La sentenza n. 4030/2013 riguarda l’ennesimo caso di malpractice medica: essa afferma la responsabilità di due medici chirurghi di un’azienda ospedaliera per un’errata operazione di laparoisterectomia. La paziente aveva rilasciato uno specifico consenso informato basato su una informazione non esatta circa le proprie condizioni di salute: le era stato erroneamente diagnosticato un tumore conclamato e diffuso tale da rendere improrogabile un intervento chirurgico. Solo per effetto del ricorso in Cassazione, la paziente si vede riconosciuto il risarcimento del danno subito per i postumi invalidanti riportati dall’intervento rivelatosi non necessario, oltre che per la violazione del principio del consenso informato.
L’aspetto più importante per cui si segnala questa sentenza non attiene tanto al profilo della tutela dell’autodeterminazione terapeutica, quanto, piuttosto, a quello della responsabilità civile: nello svolgere il ragionamento sotteso alla decisione, la Corte pronuncia un interessante obiter dictum, nel quale viene ribadita la validità della giurisprudenza di legittimità e di merito sulla teoria del contatto sociale in tema di responsabilità civile del medico. Infatti, la presente pronuncia va inserita in quel filone giurisprudenziale chiamato a decidere casi di responsabilità medica all’indomani dell’entrata in vigore della Legge Balduzzi (legge n. 189/2012).
Come è noto, l’art. 3 di tale legge contiene una disposizione molto discussa: essa esclude la responsabilità penale del medico il quale si “attenga alle linee guida e buone pratiche accreditate dalla comunità scientifica” e versi, in astratto, in ipotesi di colpa lieve, mantenendo “comunque fermo l’obbligo di cui all’art. 2043 c.c.”. Il fatto che il legislatore richiami l’art. 2043 c.c. (che prevede la clausola del neminem laedere), anziché l’art. 1218 c.c. (in tema di responsabilità contrattuale) ha indotto taluni a mettere in discussione i tradizionali criteri di accertamento della responsabilità civile del medico dipendente, finora consolidati sullo schema contrattuale, o meglio, da contatto sociale (v. Cass., 22 gennaio 1999, n. 589).

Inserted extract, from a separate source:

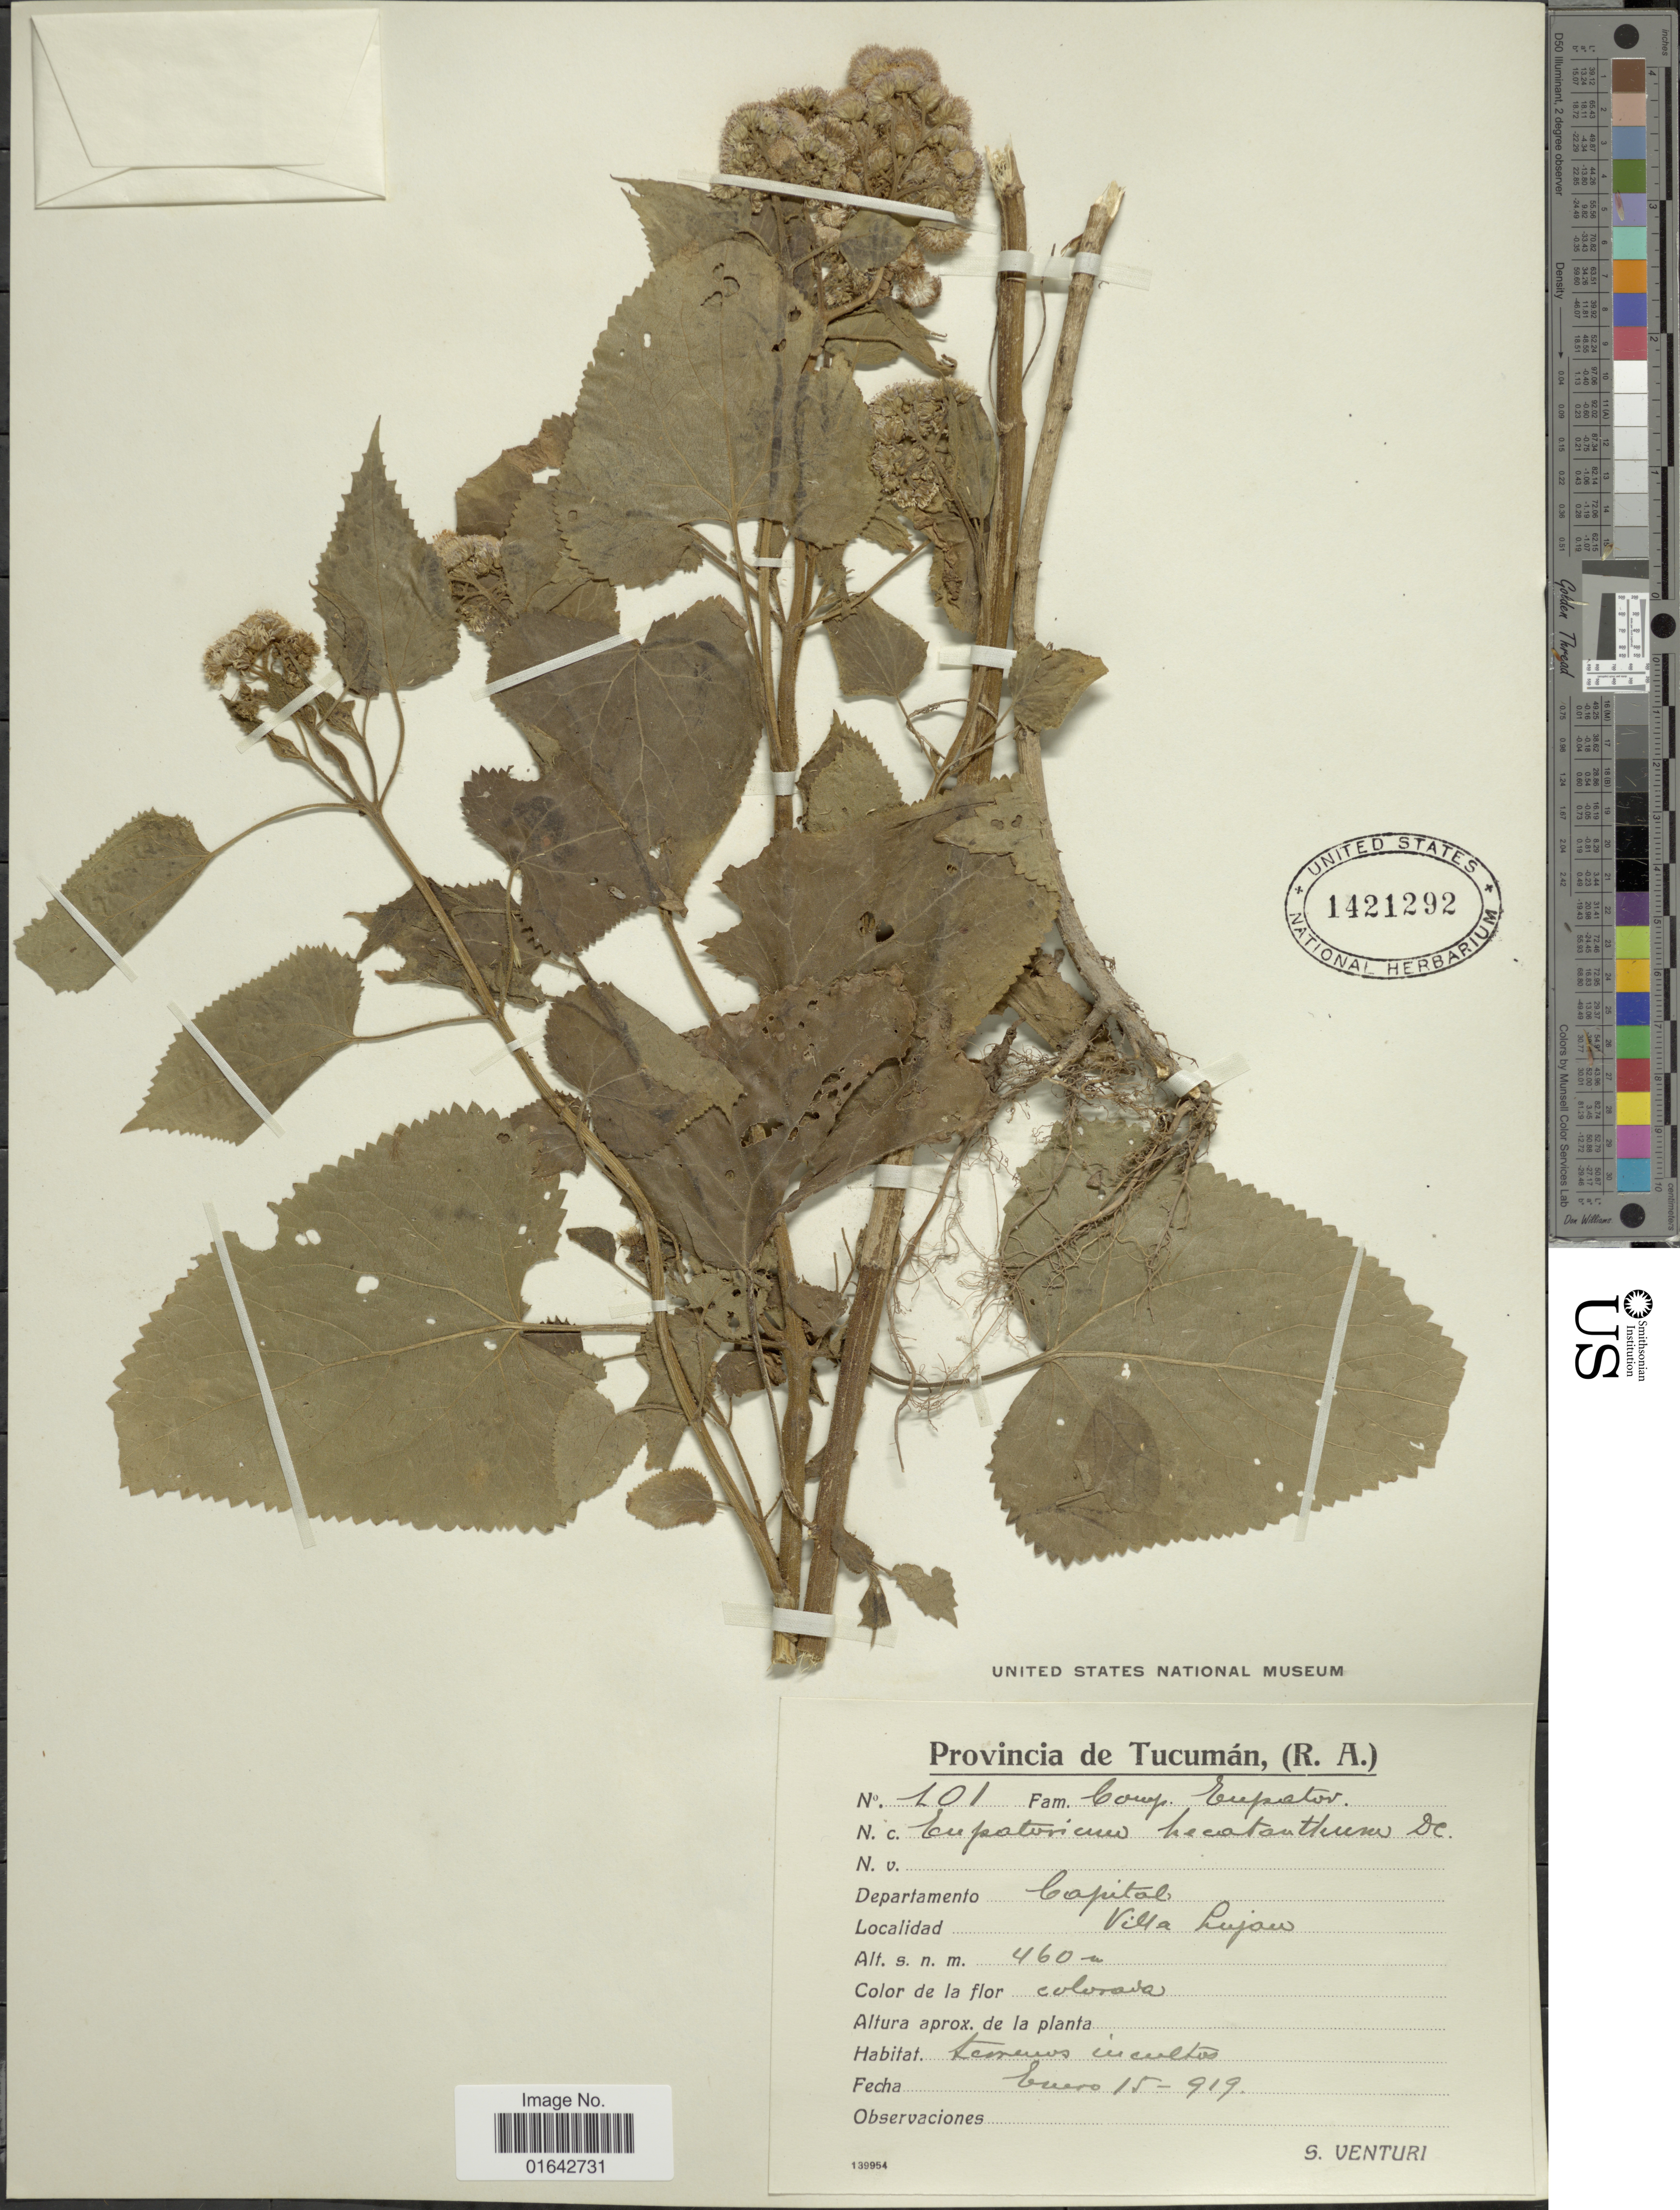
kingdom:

Parte della giurisprudenza (v. Trib. Varese, 26 novembre 2012; Trib. Torino, 26 febbraio 2013) ritiene che il legislatore, esprimendosi nei suddetti termini, abbia inteso qualificare la responsabilità del medico come extracontrattuale, coerentemente – si sostiene – con la finalità di scongiurare i rischi legati alla medicina difensiva (in base allo schema della responsabilità aquiliana, è il paziente a soggiacere ad un onere probatorio e ad un regime prescrizionale più gravosi). Altra parte della giurisprudenza (v. Trib. Arezzo, 14 febbraio 2013) propugna, invece, l’idea che il rinvio all’art. 2043 c.c. vada letto semplicemente come un’imprecisione tecnica del legislatore, di per sé inidonea a mutare quell’orientamento giurisprudenziale costante che, a garanzia di una tutela più effettiva del paziente, predica la natura contrattuale della responsabilità del medico dipendente.
La sentenza di Cassazione n 4030/2013, sia pure in un obiter dictum, mostra di preferire la tesi contrattuale e dunque l’orientamento tradizionale. La Corte ritiene l’art. 3 della legge Balduzzi non intacca la responsabilità da contatto del medico dipendente. Anzi, essa precisa che “la materia della responsabilità civile segue le sue regole consolidate, e non solo per la responsabilità aquiliana del medico, ma anche per la cd. responsabilità contrattuale del medico e della struttura sanitaria, da contatto sociale”. Tanto che – secondo la Corte – si devono considerare “punto fermo, ai fini della nomofilachia, gli arresti delle sentenze delle Sezioni Unite del novembre 2008, n. 26973, ed in particolare il punto 4.3 del cd. preambolo sistematico, che attiene ai cd. contratti di protezione conclusi nel settore sanitario (…)”.
In definitiva, la legge Balduzzi non incide sulla fattispecie della responsabilità civile del medico dipendente, mutandone le regole di accertamento, semmai essa opera sull’effetto: nei casi in cui si possa escludere la responsabilità penale del medico, resta comunque fermo l’obbligo risarcitorio, la cui entità deve essere determinata tenendo conto di linee guida e buone pratiche.